State v. Colf
Decision Date | 04 January 2000 |
Docket Number | No. 25038.,25038. |
Citation | 337 S.C. 622,525 S.E.2d 246 |
Parties | The STATE of South Carolina, Petitioner, v. Richard E. COLF, Respondent. |
Court | South Carolina Supreme Court |
Attorney General Charles M. Condon, Chief Deputy Attorney General John W. McIntosh, Assistant Deputy Attorney General Salley W. Elliott, Senior Assistant Attorney General, Charles H. Richardson, of Office of the Attorney General, of Columbia; and Solicitor Jay E. Hodge, Jr., of Darlington, for petitioner.
William B. Rogers, Jr., of Rogers & Munnerlyn, of Bennettsville, for respondent.
This appeal arises out of Respondent's conviction for third degree burglary and the trial court's decision to permit the State to impeach Respondent with evidence of crimes more than ten years old. The Court of Appeals reversed. State v. Colf, 332 S.C. 313, 318, 504 S.E.2d 360, 362 (Ct.App.1998). We affirm as modified.

### Assigned task 1
According to the State v. Colf opinion excerpt, what gave rise to this appeal? Answer in one to three sentences.
The court opinion excerpt and the listing are unrelated to each other.

[Extracted page text data]
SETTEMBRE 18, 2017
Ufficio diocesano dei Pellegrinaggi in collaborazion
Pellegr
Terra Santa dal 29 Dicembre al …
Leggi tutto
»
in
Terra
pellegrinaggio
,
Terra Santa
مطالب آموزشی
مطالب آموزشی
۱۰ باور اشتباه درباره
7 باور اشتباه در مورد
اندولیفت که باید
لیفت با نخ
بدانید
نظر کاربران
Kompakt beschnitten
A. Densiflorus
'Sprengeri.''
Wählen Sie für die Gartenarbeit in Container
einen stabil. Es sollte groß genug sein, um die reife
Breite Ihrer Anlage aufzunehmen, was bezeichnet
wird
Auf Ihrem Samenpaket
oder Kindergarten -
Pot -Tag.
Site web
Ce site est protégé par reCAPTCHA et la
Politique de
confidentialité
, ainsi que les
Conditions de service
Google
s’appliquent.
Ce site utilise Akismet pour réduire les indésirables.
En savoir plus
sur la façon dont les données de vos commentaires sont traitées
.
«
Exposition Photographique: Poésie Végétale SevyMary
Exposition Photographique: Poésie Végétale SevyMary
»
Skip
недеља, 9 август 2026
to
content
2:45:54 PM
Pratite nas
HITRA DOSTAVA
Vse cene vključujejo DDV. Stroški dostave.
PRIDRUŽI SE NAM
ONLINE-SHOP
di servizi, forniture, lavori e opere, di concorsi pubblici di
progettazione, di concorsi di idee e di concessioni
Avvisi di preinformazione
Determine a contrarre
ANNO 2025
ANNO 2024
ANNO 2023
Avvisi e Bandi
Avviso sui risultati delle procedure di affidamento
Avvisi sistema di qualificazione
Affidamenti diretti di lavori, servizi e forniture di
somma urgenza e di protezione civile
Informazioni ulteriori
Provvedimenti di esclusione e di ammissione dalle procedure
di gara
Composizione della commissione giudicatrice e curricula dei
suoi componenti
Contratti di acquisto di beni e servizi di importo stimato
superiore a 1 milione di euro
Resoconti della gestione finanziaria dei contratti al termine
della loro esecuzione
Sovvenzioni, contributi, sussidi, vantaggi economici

### Assigned task 2
In the listing, swap "Terra Santa" for "Holy Land" in the lines from its first line through the line containing "Ce site utilise", inclusive. Reproduce only those lines, with nothing else changed.

### Result 1
The appeal arose from Respondent's conviction for third degree burglary. It also arose from the trial court's decision to let the State impeach Respondent with evidence of crimes more than ten years old.

### Result 2
SETTEMBRE 18, 2017
Ufficio diocesano dei Pellegrinaggi in collaborazion
Pellegr
Holy Land dal 29 Dicembre al …
Leggi tutto
»
in
Terra
pellegrinaggio
,
Holy Land
مطالب آموزشی
مطالب آموزشی
۱۰ باور اشتباه درباره
7 باور اشتباه در مورد
اندولیفت که باید
لیفت با نخ
بدانید
نظر کاربران
Kompakt beschnitten
A. Densiflorus
'Sprengeri.''
Wählen Sie für die Gartenarbeit in Container
einen stabil. Es sollte groß genug sein, um die reife
Breite Ihrer Anlage aufzunehmen, was bezeichnet
wird
Auf Ihrem Samenpaket
oder Kindergarten -
Pot -Tag.
Site web
Ce site est protégé par reCAPTCHA et la
Politique de
confidentialité
, ainsi que les
Conditions de service
Google
s’appliquent.
Ce site utilise Akismet pour réduire les indésirables.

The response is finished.